%%

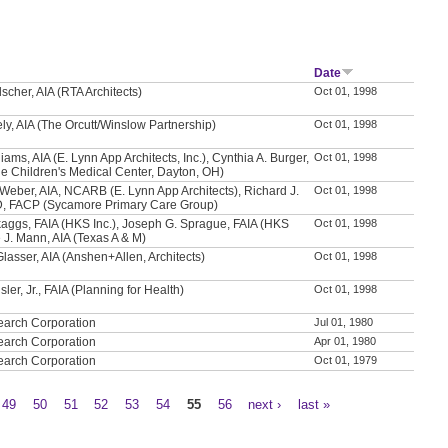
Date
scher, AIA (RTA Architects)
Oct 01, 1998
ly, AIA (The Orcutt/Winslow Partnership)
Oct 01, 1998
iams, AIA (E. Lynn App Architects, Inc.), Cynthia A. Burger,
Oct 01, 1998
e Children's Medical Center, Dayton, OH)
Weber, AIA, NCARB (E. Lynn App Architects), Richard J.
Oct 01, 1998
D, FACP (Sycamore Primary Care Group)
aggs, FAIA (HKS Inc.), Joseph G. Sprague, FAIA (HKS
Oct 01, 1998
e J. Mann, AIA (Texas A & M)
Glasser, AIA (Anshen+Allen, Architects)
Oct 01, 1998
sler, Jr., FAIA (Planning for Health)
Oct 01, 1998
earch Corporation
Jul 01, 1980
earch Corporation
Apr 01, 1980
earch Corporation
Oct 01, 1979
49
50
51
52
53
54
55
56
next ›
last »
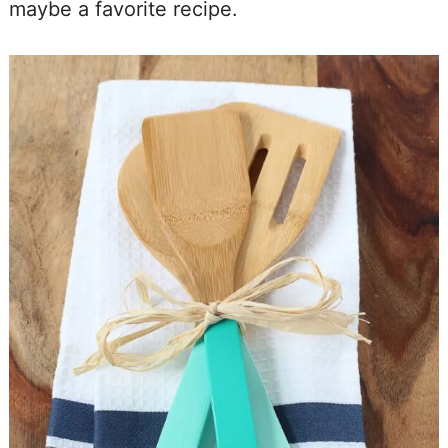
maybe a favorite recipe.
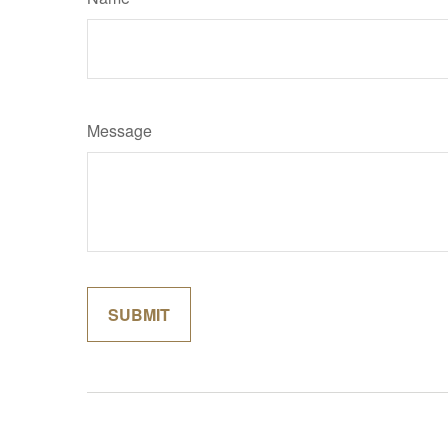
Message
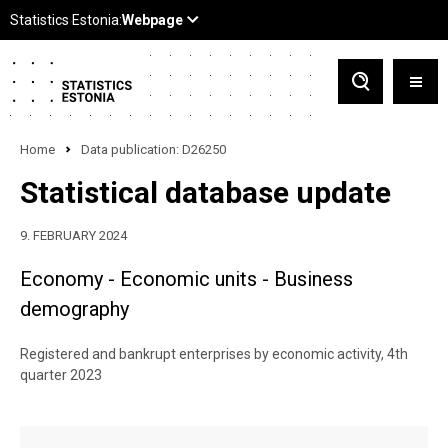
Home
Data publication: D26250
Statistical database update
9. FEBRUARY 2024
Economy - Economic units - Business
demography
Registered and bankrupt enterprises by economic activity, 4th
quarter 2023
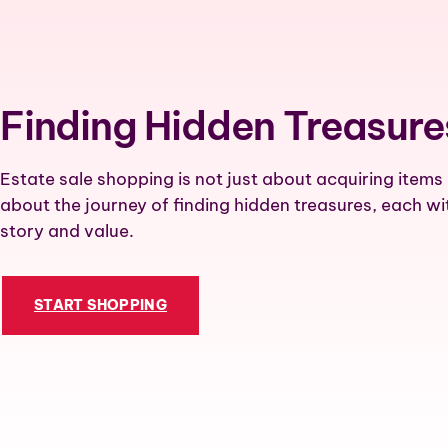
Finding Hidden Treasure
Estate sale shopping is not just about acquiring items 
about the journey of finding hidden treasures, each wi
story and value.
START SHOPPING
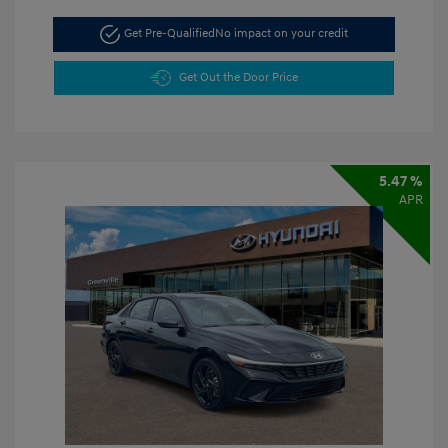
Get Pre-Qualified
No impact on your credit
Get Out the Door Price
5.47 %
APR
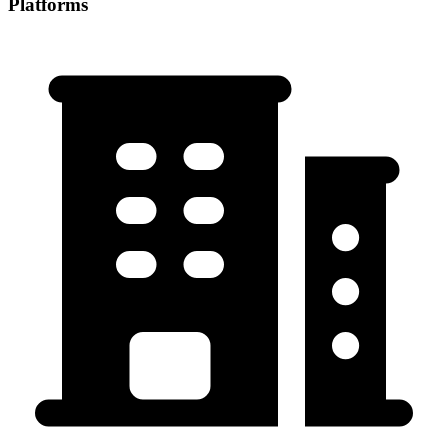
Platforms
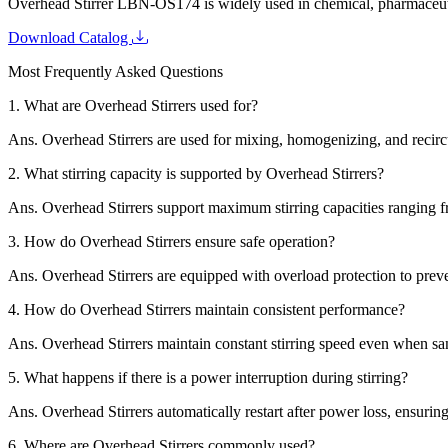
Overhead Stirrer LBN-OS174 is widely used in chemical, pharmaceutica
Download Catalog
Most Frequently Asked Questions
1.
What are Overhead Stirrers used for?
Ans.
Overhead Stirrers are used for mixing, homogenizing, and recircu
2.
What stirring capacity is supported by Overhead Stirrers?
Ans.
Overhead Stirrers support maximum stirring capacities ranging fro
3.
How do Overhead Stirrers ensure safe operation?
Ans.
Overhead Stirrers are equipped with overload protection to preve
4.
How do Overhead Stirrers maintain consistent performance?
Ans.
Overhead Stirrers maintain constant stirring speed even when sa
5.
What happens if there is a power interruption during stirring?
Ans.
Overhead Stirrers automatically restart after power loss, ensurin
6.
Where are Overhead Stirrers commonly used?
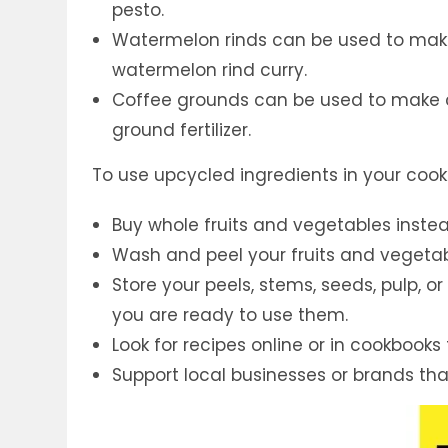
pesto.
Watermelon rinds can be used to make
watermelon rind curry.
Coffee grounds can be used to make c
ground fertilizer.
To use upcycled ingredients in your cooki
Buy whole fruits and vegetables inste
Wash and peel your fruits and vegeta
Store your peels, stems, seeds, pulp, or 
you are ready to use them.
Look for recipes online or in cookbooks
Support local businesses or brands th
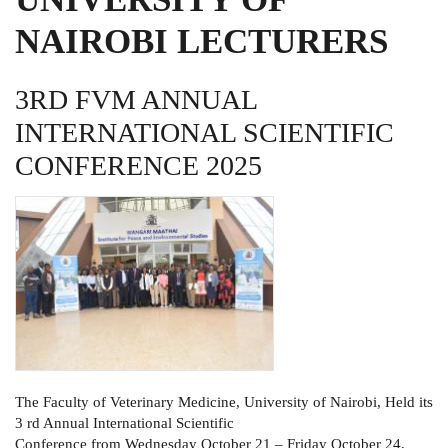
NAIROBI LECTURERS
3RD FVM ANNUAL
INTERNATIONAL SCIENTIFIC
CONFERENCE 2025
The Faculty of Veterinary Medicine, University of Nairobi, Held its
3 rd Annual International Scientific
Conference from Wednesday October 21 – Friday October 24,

%%

● **TASK ITEM**: Print the text from every item above, line for line and word for word, and leave out the pictures.

● **ANSWER BELOW**:
Date
scher, AIA (RTA Architects)
Oct 01, 1998
ly, AIA (The Orcutt/Winslow Partnership)
Oct 01, 1998
iams, AIA (E. Lynn App Architects, Inc.), Cynthia A. Burger,
Oct 01, 1998
e Children's Medical Center, Dayton, OH)
Weber, AIA, NCARB (E. Lynn App Architects), Richard J.
Oct 01, 1998
D, FACP (Sycamore Primary Care Group)
aggs, FAIA (HKS Inc.), Joseph G. Sprague, FAIA (HKS
Oct 01, 1998
e J. Mann, AIA (Texas A & M)
Glasser, AIA (Anshen+Allen, Architects)
Oct 01, 1998
sler, Jr., FAIA (Planning for Health)
Oct 01, 1998
earch Corporation
Jul 01, 1980
earch Corporation
Apr 01, 1980
earch Corporation
Oct 01, 1979
49
50
51
52
53
54
55
56
next ›
last »
maybe a favorite recipe.
Message
Home
Data publication: D26250
Statistical database update
9. FEBRUARY 2024
Economy - Economic units - Business
demography
Registered and bankrupt enterprises by economic activity, 4th
quarter 2023
Finding Hidden Treasure
Estate sale shopping is not just about acquiring items 
about the journey of finding hidden treasures, each wi
story and value.
START SHOPPING
Get Pre-Qualified
No impact on your credit
Get Out the Door Price
5.47 %
APR
Platforms
Overhead Stirrer LBN-OS174 is widely used in chemical, pharmaceutica
Download Catalog
Most Frequently Asked Questions
1.
What are Overhead Stirrers used for?
Ans.
Overhead Stirrers are used for mixing, homogenizing, and recircu
2.
What stirring capacity is supported by Overhead Stirrers?
Ans.
Overhead Stirrers support maximum stirring capacities ranging fro
3.
How do Overhead Stirrers ensure safe operation?
Ans.
Overhead Stirrers are equipped with overload protection to preve
4.
How do Overhead Stirrers maintain consistent performance?
Ans.
Overhead Stirrers maintain constant stirring speed even when sa
5.
What happens if there is a power interruption during stirring?
Ans.
Overhead Stirrers automatically restart after power loss, ensurin
6.
Where are Overhead Stirrers commonly used?
pesto.
Watermelon rinds can be used to make
watermelon rind curry.
Coffee grounds can be used to make c
ground fertilizer.
To use upcycled ingredients in your cooki
Buy whole fruits and vegetables inste
Wash and peel your fruits and vegeta
Store your peels, stems, seeds, pulp, or 
you are ready to use them.
Look for recipes online or in cookbooks
Support local businesses or brands th
NAIROBI LECTURERS
3RD FVM ANNUAL
INTERNATIONAL SCIENTIFIC
CONFERENCE 2025
The Faculty of Veterinary Medicine, University of Nairobi, Held its
3 rd Annual International Scientific
Conference from Wednesday October 21 – Friday October 24,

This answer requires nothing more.